Task objective ->
If an entry below holds a picture, leave the picture out and print the rest exactly.

Available data ->
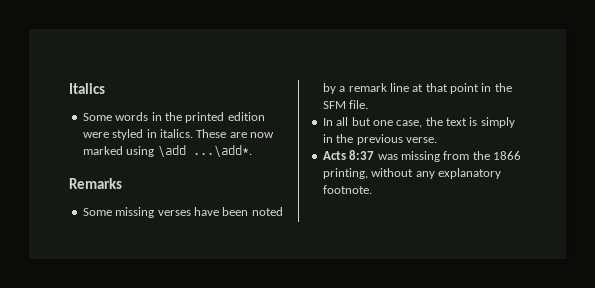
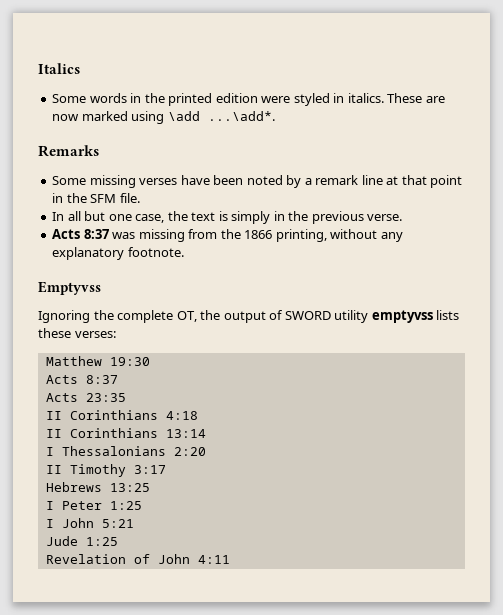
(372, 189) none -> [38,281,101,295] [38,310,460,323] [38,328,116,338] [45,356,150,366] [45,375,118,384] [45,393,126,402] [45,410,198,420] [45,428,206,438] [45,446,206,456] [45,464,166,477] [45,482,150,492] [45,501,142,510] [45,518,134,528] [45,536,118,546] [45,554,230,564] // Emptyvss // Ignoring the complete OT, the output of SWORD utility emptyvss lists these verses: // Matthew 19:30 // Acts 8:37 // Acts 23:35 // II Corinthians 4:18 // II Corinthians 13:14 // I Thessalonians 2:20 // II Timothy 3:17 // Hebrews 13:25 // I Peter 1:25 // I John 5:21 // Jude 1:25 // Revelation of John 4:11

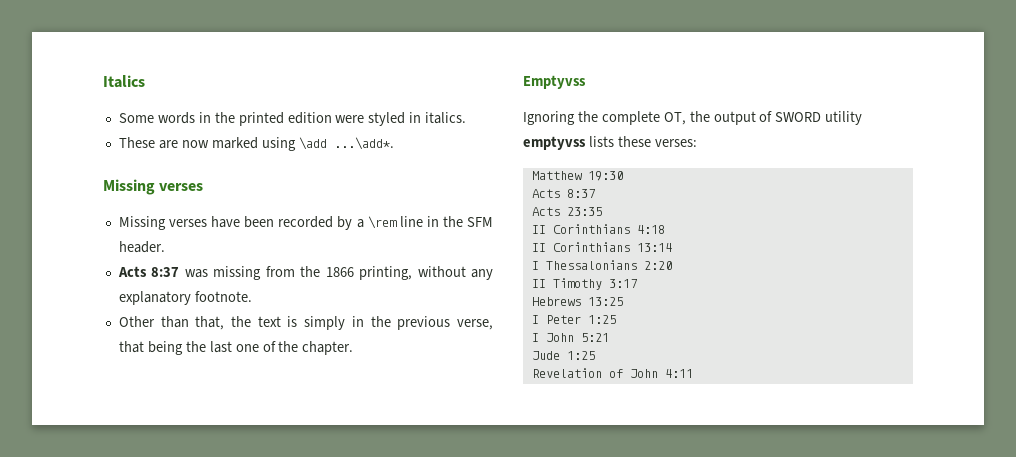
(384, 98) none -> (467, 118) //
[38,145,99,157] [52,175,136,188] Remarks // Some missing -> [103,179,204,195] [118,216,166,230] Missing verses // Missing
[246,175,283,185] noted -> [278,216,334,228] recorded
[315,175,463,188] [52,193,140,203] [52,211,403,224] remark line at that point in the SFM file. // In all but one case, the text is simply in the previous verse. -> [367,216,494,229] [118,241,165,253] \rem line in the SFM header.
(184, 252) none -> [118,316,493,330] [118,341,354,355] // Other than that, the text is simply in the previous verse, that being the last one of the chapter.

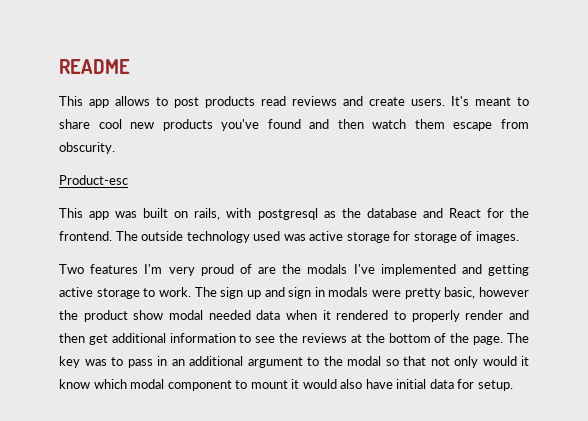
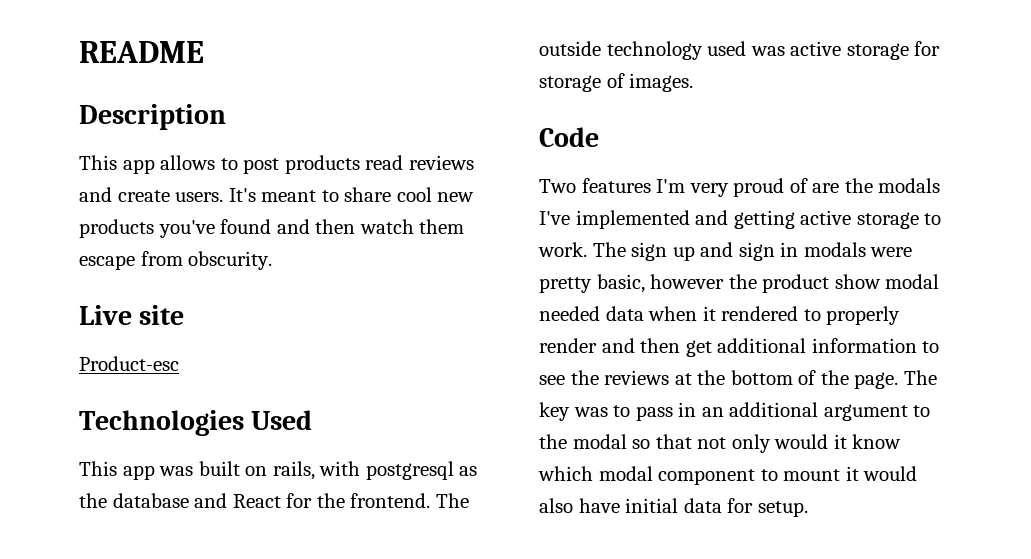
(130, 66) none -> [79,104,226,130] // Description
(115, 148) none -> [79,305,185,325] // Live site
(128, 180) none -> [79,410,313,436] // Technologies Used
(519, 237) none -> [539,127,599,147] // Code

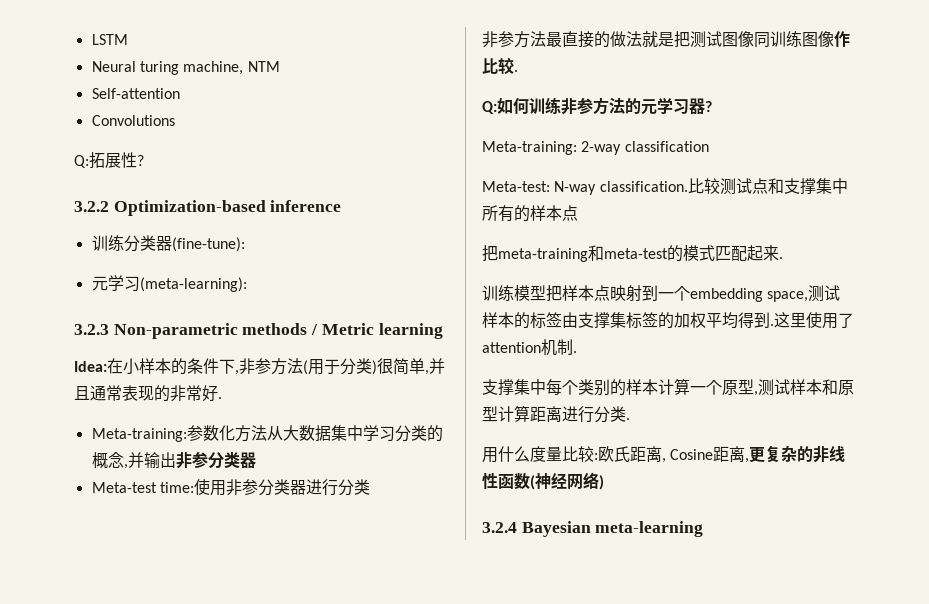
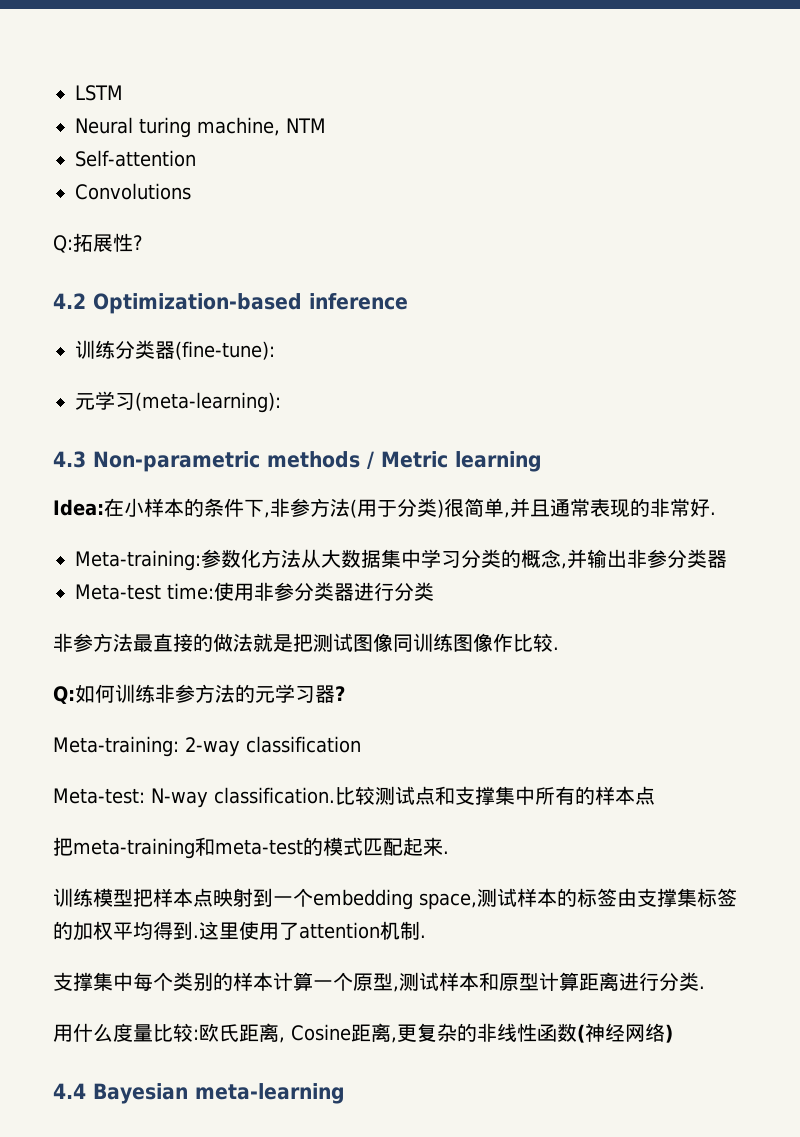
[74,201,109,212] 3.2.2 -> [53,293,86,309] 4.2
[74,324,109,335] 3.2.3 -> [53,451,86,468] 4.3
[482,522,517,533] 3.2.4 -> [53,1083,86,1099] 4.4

Output ->
(372, 189) none -> [38,281,101,295] [38,310,460,323] [38,328,116,338] [45,356,150,366] [45,375,118,384] [45,393,126,402] [45,410,198,420] [45,428,206,438] [45,446,206,456] [45,464,166,477] [45,482,150,492] [45,501,142,510] [45,518,134,528] [45,536,118,546] [45,554,230,564] // Emptyvss // Ignoring the complete OT, the output of SWORD utility emptyvss lists these verses: // Matthew 19:30 // Acts 8:37 // Acts 23:35 // II Corinthians 4:18 // II Corinthians 13:14 // I Thessalonians 2:20 // II Timothy 3:17 // Hebrews 13:25 // I Peter 1:25 // I John 5:21 // Jude 1:25 // Revelation of John 4:11

(384, 98) none -> (467, 118) //
[38,145,99,157] [52,175,136,188] Remarks // Some missing -> [103,179,204,195] [118,216,166,230] Missing verses // Missing
[246,175,283,185] noted -> [278,216,334,228] recorded
[315,175,463,188] [52,193,140,203] [52,211,403,224] remark line at that point in the SFM file. // In all but one case, the text is simply in the previous verse. -> [367,216,494,229] [118,241,165,253] \rem line in the SFM header.
(184, 252) none -> [118,316,493,330] [118,341,354,355] // Other than that, the text is simply in the previous verse, that being the last one of the chapter.

(130, 66) none -> [79,104,226,130] // Description
(115, 148) none -> [79,305,185,325] // Live site
(128, 180) none -> [79,410,313,436] // Technologies Used
(519, 237) none -> [539,127,599,147] // Code

[74,201,109,212] 3.2.2 -> [53,293,86,309] 4.2
[74,324,109,335] 3.2.3 -> [53,451,86,468] 4.3
[482,522,517,533] 3.2.4 -> [53,1083,86,1099] 4.4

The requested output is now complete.